Open the Signature file that you exported at Step 3 and copy it.

Setup in Pyramid

Step 6

Open Pyramid and go to the Admin console. From the main menu, click Security > Authentication. From the Provider drop-down, select SAML. Configure the following:

SAML Settings

These settings are identical to those needed for any SAML provider - as explained here.

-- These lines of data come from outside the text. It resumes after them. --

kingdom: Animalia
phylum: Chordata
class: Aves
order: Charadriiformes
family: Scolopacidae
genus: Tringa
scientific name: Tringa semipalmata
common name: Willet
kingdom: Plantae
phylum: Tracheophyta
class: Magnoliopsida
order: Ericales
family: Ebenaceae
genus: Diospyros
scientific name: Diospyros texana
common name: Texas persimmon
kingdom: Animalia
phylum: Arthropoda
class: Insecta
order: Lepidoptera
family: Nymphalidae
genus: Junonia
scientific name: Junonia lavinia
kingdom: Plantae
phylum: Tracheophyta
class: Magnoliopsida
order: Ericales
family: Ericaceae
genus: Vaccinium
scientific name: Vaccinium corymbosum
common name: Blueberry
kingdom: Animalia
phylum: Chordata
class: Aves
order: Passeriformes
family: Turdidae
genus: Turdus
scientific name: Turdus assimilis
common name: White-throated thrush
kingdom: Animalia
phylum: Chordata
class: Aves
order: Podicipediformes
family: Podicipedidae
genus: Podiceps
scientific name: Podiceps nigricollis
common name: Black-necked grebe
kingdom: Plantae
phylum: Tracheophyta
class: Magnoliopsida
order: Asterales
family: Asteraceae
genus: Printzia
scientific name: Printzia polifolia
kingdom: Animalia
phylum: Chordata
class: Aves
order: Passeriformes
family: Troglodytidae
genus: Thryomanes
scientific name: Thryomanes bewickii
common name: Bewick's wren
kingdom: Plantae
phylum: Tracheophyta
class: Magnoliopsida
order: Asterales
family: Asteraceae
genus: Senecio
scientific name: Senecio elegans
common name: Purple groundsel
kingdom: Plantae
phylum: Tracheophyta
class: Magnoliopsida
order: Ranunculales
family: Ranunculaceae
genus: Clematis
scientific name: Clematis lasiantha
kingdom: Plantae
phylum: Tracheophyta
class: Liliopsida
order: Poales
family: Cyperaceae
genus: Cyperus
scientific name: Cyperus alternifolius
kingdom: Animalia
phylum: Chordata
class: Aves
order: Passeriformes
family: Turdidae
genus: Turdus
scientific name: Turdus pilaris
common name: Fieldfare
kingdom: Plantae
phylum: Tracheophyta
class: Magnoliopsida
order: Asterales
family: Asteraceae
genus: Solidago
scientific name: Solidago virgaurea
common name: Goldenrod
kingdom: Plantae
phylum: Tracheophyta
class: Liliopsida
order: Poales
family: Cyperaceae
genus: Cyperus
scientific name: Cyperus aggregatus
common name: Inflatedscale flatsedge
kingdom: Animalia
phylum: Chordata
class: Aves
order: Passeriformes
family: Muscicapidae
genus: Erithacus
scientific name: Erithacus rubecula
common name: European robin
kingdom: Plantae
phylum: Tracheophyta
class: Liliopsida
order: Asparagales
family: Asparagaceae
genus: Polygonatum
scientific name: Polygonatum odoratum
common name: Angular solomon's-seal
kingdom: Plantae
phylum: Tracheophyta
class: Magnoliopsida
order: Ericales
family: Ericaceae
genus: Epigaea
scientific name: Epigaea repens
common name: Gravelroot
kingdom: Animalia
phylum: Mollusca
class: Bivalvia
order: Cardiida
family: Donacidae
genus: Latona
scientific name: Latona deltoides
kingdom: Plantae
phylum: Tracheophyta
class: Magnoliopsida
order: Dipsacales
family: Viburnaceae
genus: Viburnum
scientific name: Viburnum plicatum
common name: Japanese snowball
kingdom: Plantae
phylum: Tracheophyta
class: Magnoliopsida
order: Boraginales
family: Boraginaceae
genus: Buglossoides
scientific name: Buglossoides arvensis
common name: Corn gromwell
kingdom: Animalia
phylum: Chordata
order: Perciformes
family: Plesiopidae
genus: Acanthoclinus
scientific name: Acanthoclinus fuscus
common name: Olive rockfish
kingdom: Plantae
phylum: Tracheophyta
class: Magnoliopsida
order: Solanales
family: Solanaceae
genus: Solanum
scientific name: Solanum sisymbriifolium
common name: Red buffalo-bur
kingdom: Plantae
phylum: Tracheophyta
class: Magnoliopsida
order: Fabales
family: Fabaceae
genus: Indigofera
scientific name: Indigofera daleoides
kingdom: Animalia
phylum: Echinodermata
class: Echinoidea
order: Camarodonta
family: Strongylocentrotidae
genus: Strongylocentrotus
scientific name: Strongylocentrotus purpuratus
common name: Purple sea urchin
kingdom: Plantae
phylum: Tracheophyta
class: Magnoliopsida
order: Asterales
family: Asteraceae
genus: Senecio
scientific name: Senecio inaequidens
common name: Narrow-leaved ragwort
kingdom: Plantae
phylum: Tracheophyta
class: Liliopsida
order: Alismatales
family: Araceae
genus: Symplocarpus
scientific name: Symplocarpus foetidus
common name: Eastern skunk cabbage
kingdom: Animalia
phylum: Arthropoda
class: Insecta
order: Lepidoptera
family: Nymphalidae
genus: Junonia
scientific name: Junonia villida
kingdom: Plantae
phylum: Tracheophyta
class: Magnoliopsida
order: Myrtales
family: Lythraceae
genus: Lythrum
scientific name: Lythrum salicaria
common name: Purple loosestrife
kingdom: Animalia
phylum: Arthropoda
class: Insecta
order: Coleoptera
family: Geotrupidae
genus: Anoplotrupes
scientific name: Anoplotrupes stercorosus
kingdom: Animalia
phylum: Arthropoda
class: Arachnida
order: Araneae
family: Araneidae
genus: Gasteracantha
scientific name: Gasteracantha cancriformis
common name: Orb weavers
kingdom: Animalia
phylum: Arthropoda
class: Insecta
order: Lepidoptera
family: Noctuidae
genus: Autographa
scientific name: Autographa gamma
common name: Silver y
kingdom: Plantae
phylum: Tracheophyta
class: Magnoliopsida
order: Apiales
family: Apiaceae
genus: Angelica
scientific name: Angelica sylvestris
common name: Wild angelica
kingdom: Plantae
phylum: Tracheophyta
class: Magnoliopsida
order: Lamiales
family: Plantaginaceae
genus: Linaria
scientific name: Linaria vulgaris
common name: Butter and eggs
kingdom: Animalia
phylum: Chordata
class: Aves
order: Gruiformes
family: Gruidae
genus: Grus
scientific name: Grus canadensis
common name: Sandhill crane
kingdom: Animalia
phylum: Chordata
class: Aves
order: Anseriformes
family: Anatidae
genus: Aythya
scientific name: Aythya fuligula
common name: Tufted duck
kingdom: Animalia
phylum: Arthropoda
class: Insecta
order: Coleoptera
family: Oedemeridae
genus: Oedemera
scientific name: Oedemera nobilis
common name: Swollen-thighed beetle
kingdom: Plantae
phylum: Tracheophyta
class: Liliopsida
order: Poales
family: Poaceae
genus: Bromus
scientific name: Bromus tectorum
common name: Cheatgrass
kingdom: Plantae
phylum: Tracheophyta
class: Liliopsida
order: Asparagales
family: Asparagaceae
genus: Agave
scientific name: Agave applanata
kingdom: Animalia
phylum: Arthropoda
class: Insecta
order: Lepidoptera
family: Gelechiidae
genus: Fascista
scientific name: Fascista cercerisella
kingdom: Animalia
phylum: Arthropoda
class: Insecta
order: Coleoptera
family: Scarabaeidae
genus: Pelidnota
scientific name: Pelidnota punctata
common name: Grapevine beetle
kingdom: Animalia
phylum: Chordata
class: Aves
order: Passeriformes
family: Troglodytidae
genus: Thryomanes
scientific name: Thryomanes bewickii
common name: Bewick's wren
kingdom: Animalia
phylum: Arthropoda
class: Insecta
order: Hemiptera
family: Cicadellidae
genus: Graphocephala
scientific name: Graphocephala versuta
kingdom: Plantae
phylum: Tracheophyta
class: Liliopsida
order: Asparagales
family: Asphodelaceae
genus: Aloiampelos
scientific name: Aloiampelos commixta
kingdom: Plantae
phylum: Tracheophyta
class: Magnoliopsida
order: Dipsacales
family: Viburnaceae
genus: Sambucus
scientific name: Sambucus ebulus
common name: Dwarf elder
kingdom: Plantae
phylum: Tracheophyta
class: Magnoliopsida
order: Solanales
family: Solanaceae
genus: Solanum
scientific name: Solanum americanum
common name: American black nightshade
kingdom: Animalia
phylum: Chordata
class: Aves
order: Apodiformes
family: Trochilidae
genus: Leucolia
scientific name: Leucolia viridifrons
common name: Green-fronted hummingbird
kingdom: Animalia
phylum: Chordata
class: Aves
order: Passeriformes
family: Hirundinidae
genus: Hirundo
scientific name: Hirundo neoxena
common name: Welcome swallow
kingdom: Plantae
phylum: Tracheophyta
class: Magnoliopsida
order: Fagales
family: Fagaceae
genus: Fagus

Be sure to copy and paste the (Base64) certificate, which was exported during Step 3 above, into the 'Certificate (Base64)' field.

Initial User

1. Principal Name: Click the Test button; a request is sent to the ADFS URL. Login to Pyramid ADFS; you will see a page with the message "System isn't configured to SAML".
2. Copy the domain name from the subject field and paste it under Principal Name in Pyramid.
   
3. Enter the initial user details as explained here like standard SAML.

Step 7

Click Apply. select Disable from the Delete/ Disable Users dialog and click OK > the browser will ask you if you want to leave the site; select Leave. You will be directed to your ADFS login page.

Step 8

Login with your ADFS organizational account after which you will be directed to the Pyramid application.